103. The method of claim 101 or 102, wherein the one or more modifications are present at the site of ligation.

104. The method of claim 103, wherein the one or more modifications are present in the donor RNA and/or the acceptor RNA.

105. The method of claim 104, wherein the 3' and/or the 5' end of the donor RNA has one or more backbone modifications.

106. The method of claim 104, wherein the 3' and/or the 5' end of the acceptor RNA has one or more backbone modifications.

107. The method of any one of claims 1-63 or 68-106, wherein the concentration of the first and/or second RNA is between about lg/L and 5 g/L.

108. The method of claim 107, wherein the concentration of the fist and/or second RNA is about 1 g/L.

109. The method of claim 107, wherein the concentration of the first and/or second RNA is about 3 g/L.

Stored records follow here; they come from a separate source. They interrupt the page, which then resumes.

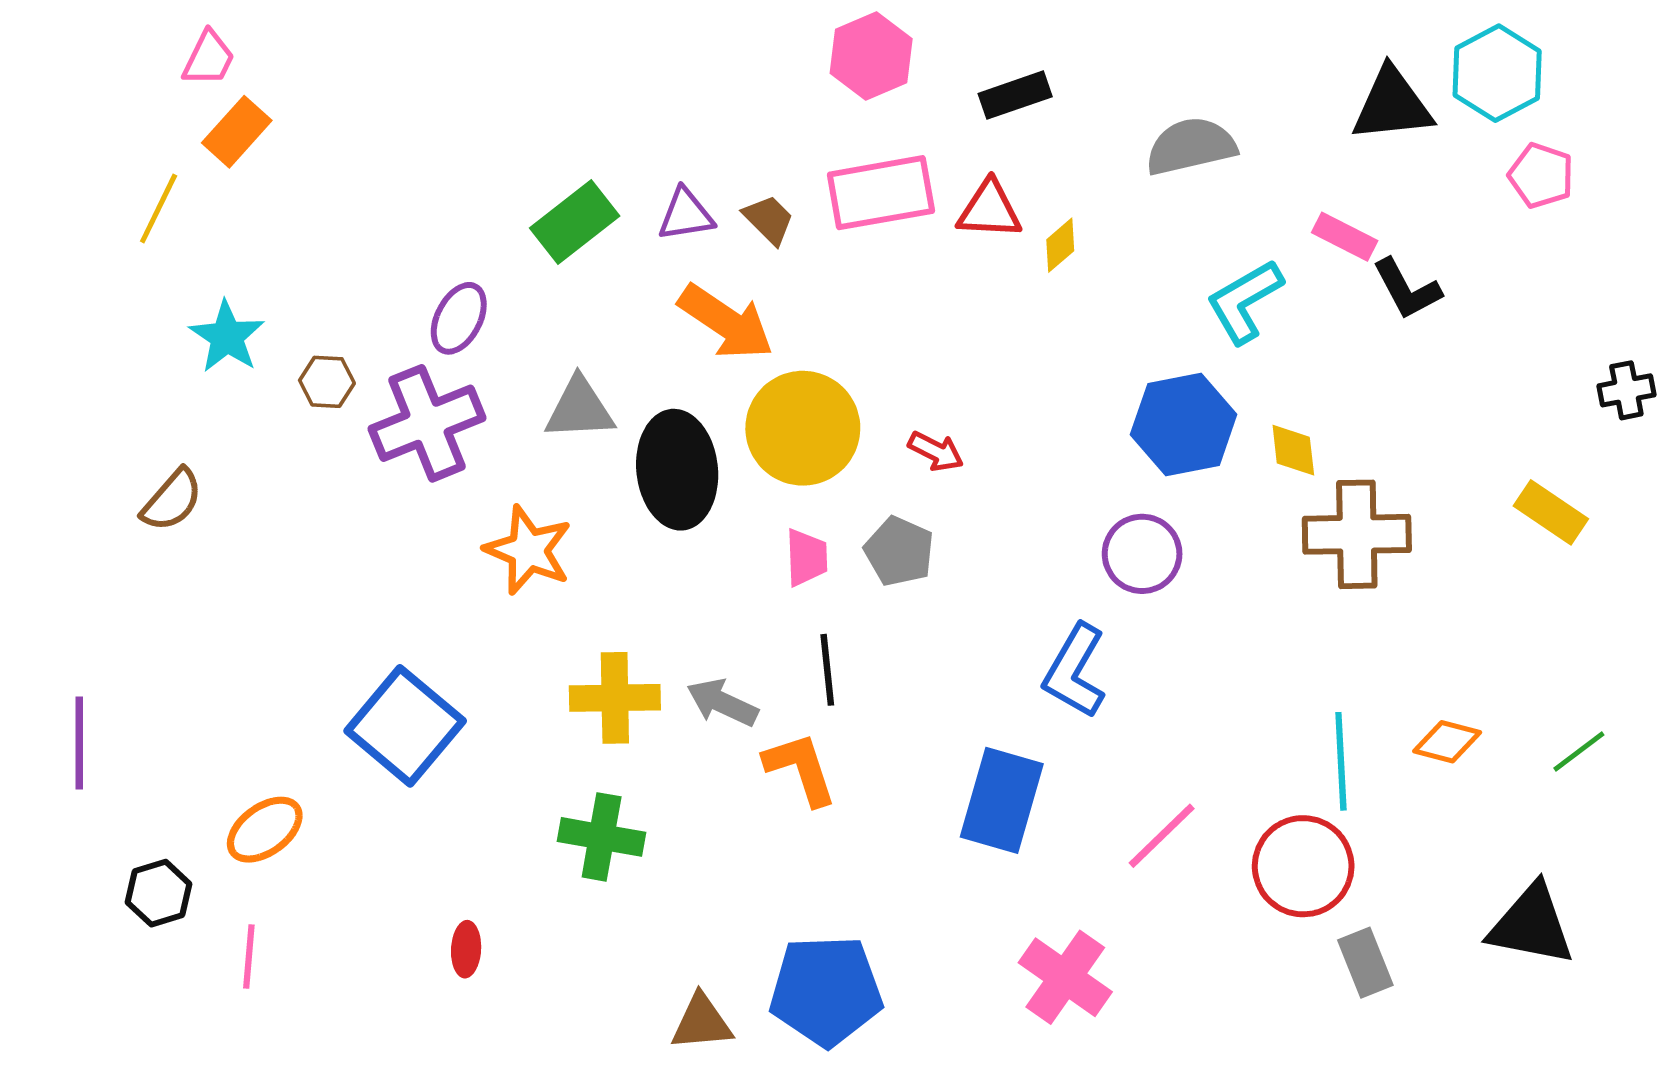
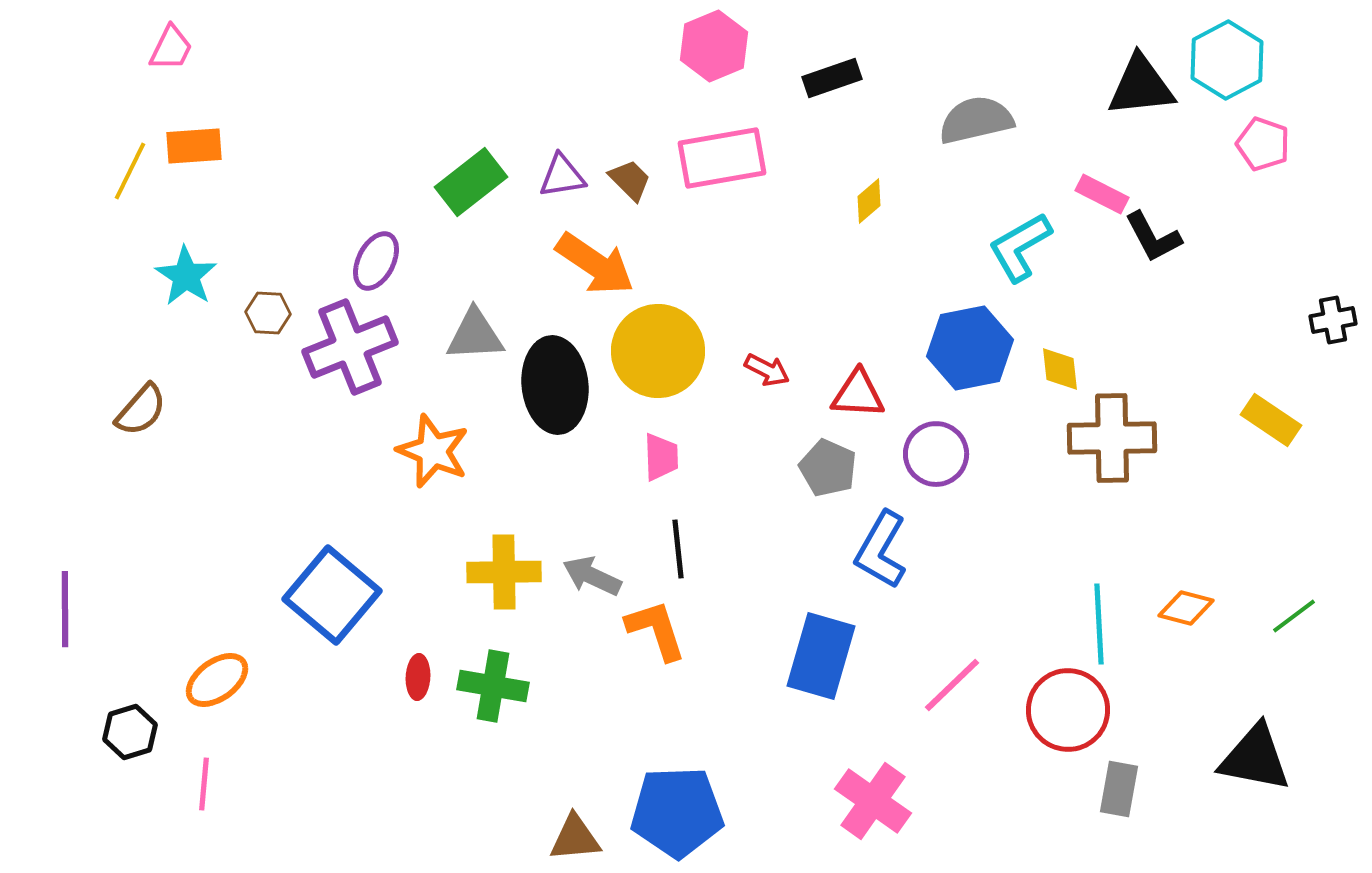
orange rectangle: (237, 132) -> (194, 146), moved, turned 44
red triangle: (990, 210) -> (858, 394), moved
gray pentagon: (899, 551) -> (828, 468), moved
red ellipse: (466, 949) -> (418, 677), moved
gray rectangle: (1365, 963) -> (1119, 789), turned 32

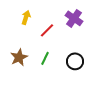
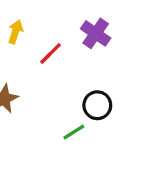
green line: (45, 58) -> (74, 132), moved, turned 32

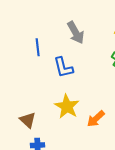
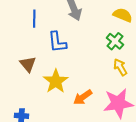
brown triangle: (28, 120) -> (28, 64), moved

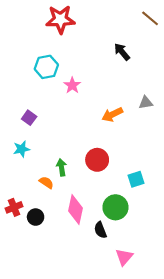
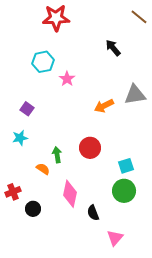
gray triangle: (146, 103) -> (135, 95), size x1.6
green circle: (115, 207) -> (124, 191), moved
black circle: (36, 217) -> (33, 209), moved

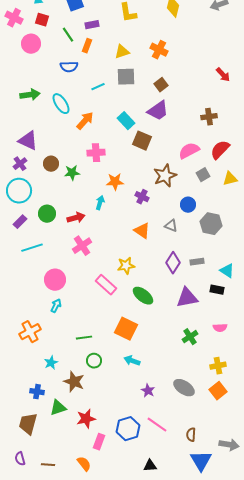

110. A composition produced by the method of any one of the proceeding claims comprising a first RNA comprising a phosphate at a 5' terminus and a second RNA comprising a variable protospacer region, wherein the first and the second RNA are non-covalently bound.

111. A composition produced by the method of any one of claims 1-103 comprising a first RNA comprising a phosphate at a 5' terminus and a second RNA comprising a variable protospacer region, and wherein the first and the second RNA are bound to a ligase.

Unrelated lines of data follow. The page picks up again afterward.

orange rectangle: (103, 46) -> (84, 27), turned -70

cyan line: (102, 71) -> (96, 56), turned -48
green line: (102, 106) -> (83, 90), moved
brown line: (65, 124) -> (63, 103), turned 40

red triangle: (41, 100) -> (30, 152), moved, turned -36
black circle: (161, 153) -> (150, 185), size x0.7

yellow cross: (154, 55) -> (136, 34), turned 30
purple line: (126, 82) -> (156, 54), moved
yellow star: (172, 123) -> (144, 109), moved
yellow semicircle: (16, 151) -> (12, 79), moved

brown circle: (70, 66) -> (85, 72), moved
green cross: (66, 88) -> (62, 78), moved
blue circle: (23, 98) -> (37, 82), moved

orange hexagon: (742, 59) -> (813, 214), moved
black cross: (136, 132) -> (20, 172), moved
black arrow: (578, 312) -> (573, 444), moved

112. The composition of claim 111, wherein the ligase is a T4 RNA ligase 2.

113. A composition comprising an RNA comprising a nucleotide sequence at least about 80% identical to CGAUACGACAGAAC.

114. The composition of claim 113, wherein the nucleotide sequence is identical to CGAUACGACAGAAC.

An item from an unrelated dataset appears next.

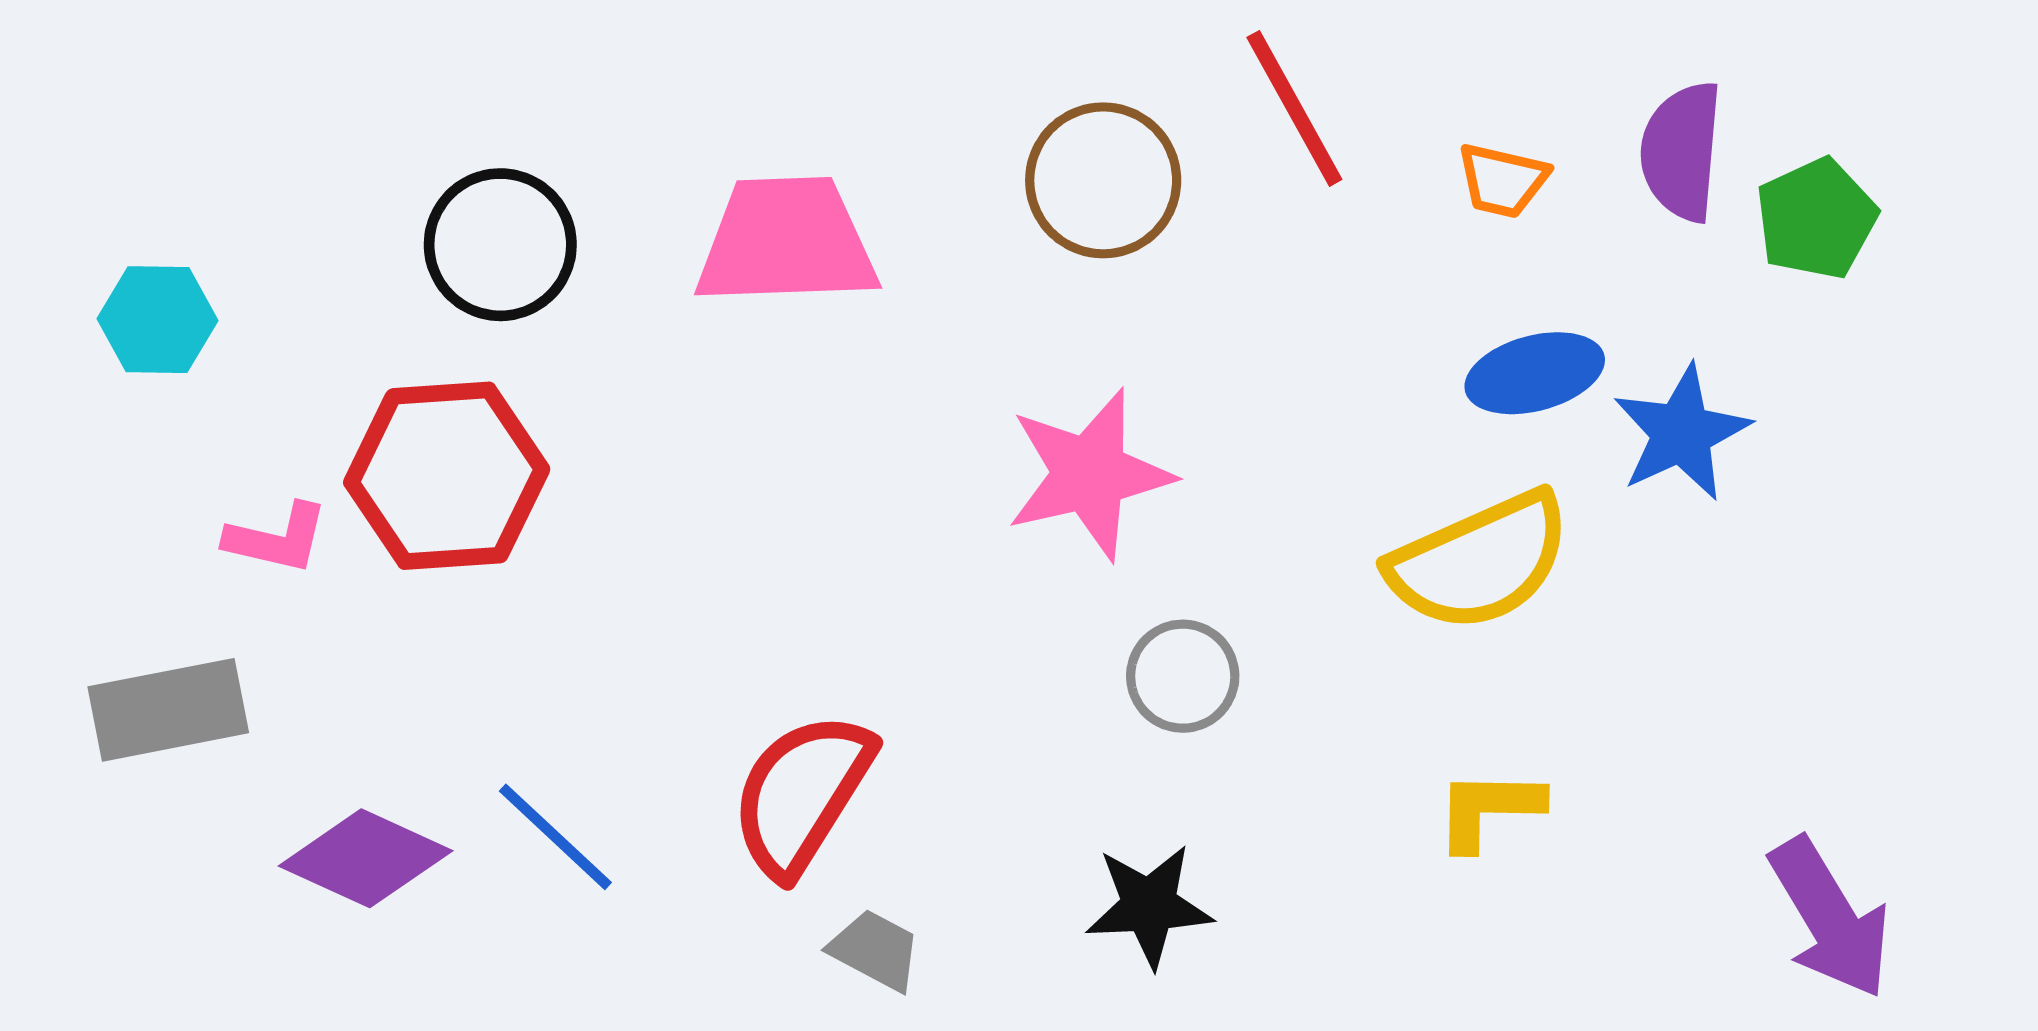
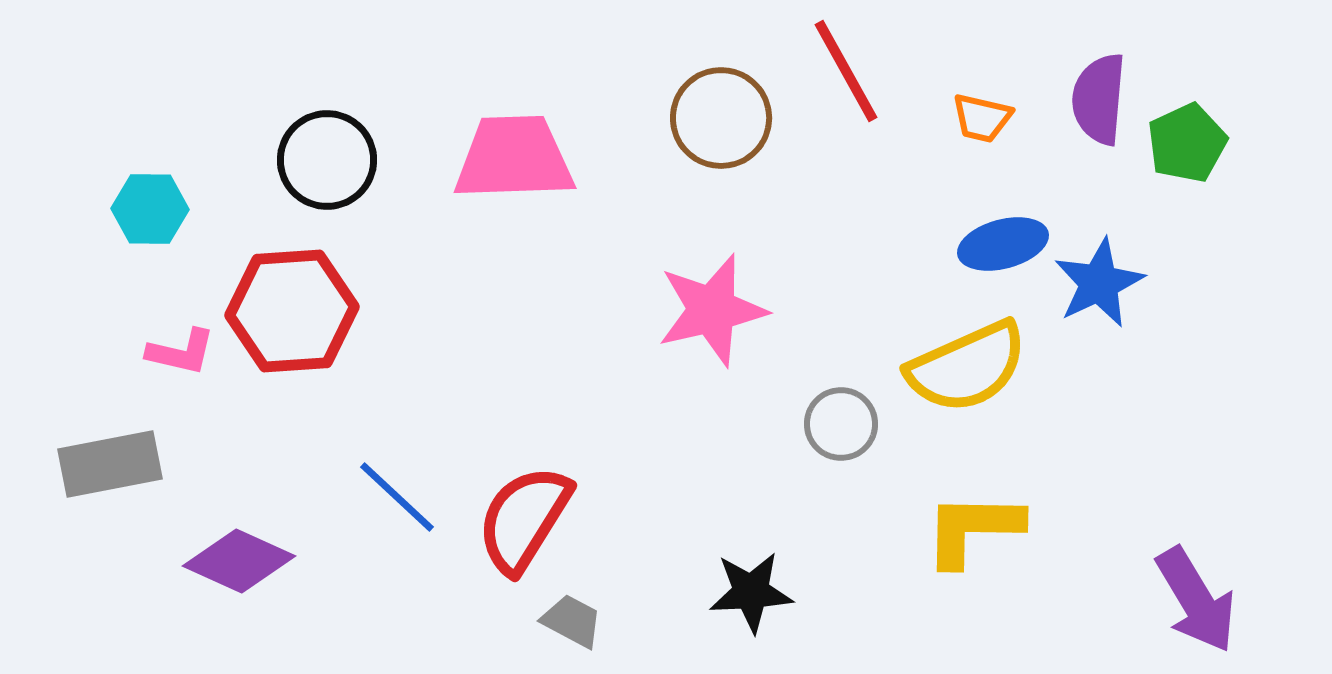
cyan hexagon: (157, 320) -> (150, 209), moved
gray circle: (1183, 676) -> (841, 424), moved
yellow L-shape: (1489, 809) -> (973, 529), size x1.4
blue line: (555, 837) -> (397, 497), moved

115. A composition comprising an RNA comprising a nucleotide sequence at least about 80% identical to CGCCG.

116. The composition of claim 115, wherein the nucleotide sequence is identical to CGCCG.

117. A composition comprising an RNA comprising a nucleotide sequence at least about 80% identical to CGGCCGC.

118. The composition of claim 117, wherein the nucleotide sequence is identical to CGGCCGC.

119. A composition comprising an RNA comprising a nucleotide sequence at least about 80% identical to CGCGC.

120. The composition of claim 119, wherein the nucleotide sequence is identical to CGCGC.

121. A kit comprising the composition of any one of claims 110-120.

122. A kit comprising a first RNA comprising trans-activating RNA (tracrRNA) sequence, a second RNA comprising a variable protospacer region, and a ligase.

123. The kit of claim 122, wherein the ligase is a T4 RNA Ligase 2.